Trata-se da forma mais reificada, fetichista, do capital. È dinheiro que gera dinheiro, ou, como disse Marx: “valor que se valoriza a si mesmo sem o processo intermediário que liga os dois extremos”. Ou seja, sem os percalços do processo produtivo. Para o proprietário desse dinheiro, o simples fato dele ser sua posse é razão de juros; em nenhum instante ele consegue conceber que esse é dedução do lucro. Para ele, nada mais natural que seu capital dinheiro lhe renda juros.

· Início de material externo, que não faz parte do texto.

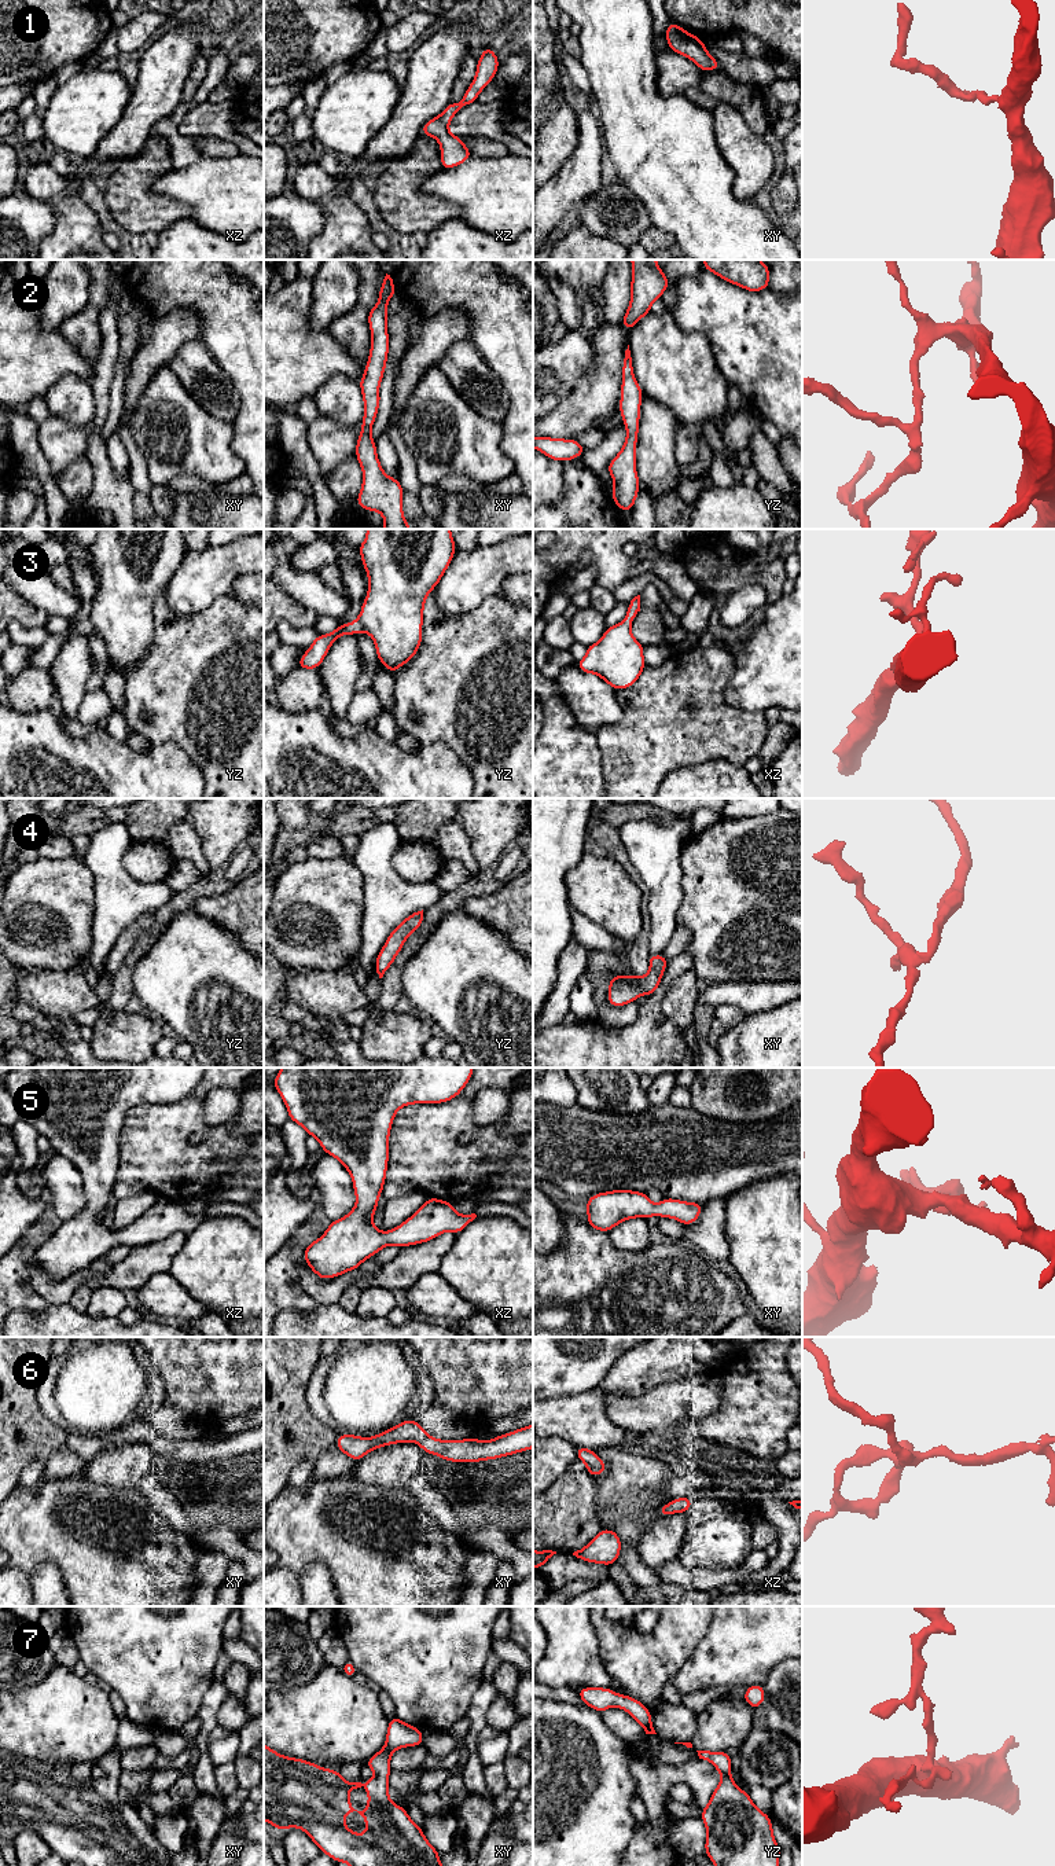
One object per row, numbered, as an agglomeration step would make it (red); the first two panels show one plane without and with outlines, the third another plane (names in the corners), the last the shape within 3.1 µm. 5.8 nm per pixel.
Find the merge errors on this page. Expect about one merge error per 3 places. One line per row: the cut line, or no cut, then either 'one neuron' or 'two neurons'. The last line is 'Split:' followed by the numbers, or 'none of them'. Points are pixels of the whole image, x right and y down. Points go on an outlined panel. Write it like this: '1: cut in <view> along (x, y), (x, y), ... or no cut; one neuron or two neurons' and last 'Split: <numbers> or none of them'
1: no cut; one neuron
2: no cut; one neuron
3: no cut; one neuron
4: no cut; one neuron
5: no cut; one neuron
6: no cut; one neuron
7: no cut; one neuron
Split: none of them

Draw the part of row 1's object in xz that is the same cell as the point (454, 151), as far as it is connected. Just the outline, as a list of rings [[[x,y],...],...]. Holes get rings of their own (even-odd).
[[[489,45],[485,47],[477,60],[475,77],[462,100],[457,104],[451,102],[438,117],[431,118],[422,126],[420,135],[433,136],[440,143],[442,169],[455,168],[473,157],[462,137],[453,136],[448,131],[448,125],[460,109],[477,102],[481,91],[495,78],[499,66],[496,52]]]

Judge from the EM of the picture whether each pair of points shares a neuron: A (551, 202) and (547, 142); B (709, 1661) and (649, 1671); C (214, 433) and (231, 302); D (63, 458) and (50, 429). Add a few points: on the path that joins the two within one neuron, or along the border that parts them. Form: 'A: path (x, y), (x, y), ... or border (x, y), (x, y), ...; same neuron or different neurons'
A: border (572, 154), (547, 182); different neurons
B: border (702, 1638), (684, 1666), (669, 1678); different neurons
C: border (231, 425), (231, 450), (239, 456); different neurons
D: path (62, 451), (62, 443), (55, 436); same neuron

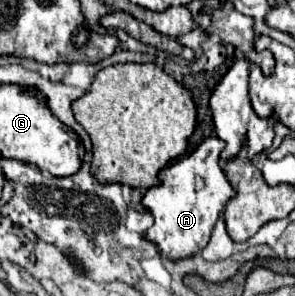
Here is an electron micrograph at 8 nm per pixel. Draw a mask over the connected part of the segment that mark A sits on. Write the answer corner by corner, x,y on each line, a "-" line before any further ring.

Nessa bolha infinita que chegamos à situação atual. Segundo o professor Francisco de Oliveira, essa crise é a primeira da globalização, e por isso mesmo diferente: ela pode ser gestada nas periferias do sistema, atingir o centro e daí propagar-se. “Teoricamente, ela é uma crise clássica na interpretação marxista: é de realização do valor, mas aqui está sua novidade: a produção do valor se dá na China e sua realização nos EUA. É no que pode dar a assimetria entre os 10% de crescimento da China e os modestos 3 a 4% dos EUA. Nos últimos vinte anos, o capitalismo mundial experimenta uma violentíssima expansão: 800 milhões de trabalhadores foram transformados em operários entre a Índia e a China, e em todos os países do vastíssimo arco asiático. Ficaram de fora nessa verdadeira revolução capitalista, a África, como sempre, e praticamente toda a América Latina”.

“E qual a função da teoria, do pensamento crítico internacional? O que nos falta, na verdade, é a globalização de uma nova crítica social”, diz Kurz. Encontrar uma saída para esse impasse não passa necessariamente por encontrar uma teoria completamente nova que venha iluminar as mentes cegas da humanidade. Ao contrário, o que se faz necessário é a adaptação do modelo marxista para os problemas que se colocam hoje. Não precisa ser nenhum gênio da lâmpada para perceber que as dificuldades da classe trabalhadora nos dias que correm são completamente diferentes das vividas nas fábricas inglesas do século XIX.

Ao que parece, a esquerda de uma forma geral tem esquentado seus miolos buscando encontrar alternativas para a crise. Na verdade a alternativa já existe, é o socialismo. Porém, o paradigma socialista tem dificuldade de ser aceito por não ter uma contraposição real ao sistema capitalista desde a queda do muro de Berlim. A maior experiência anticapitalista hoje no mundo são os países mulçumanos que estão longe de ter um regime socialista. Esta crise vem gerando rompantes anticapitalistas mundo afora, mas ainda não se conseguiu apropriar isso para uma saída, de movimento de massa.

O que se busca são formas de inserir esse debate na sociedade, levar essa consciência para além dos intelectuais e dos jovens engajados. Fazer chegar a quem de fato necessita. O jogo que precisa ser virado, no qual todos começamos perdendo, é superar essa letargia quase bovina que toma conta da população, que não parece ter a menor disposição – ao menos agora - para tomar seu próprio destino nas mão e escrever sua própria história.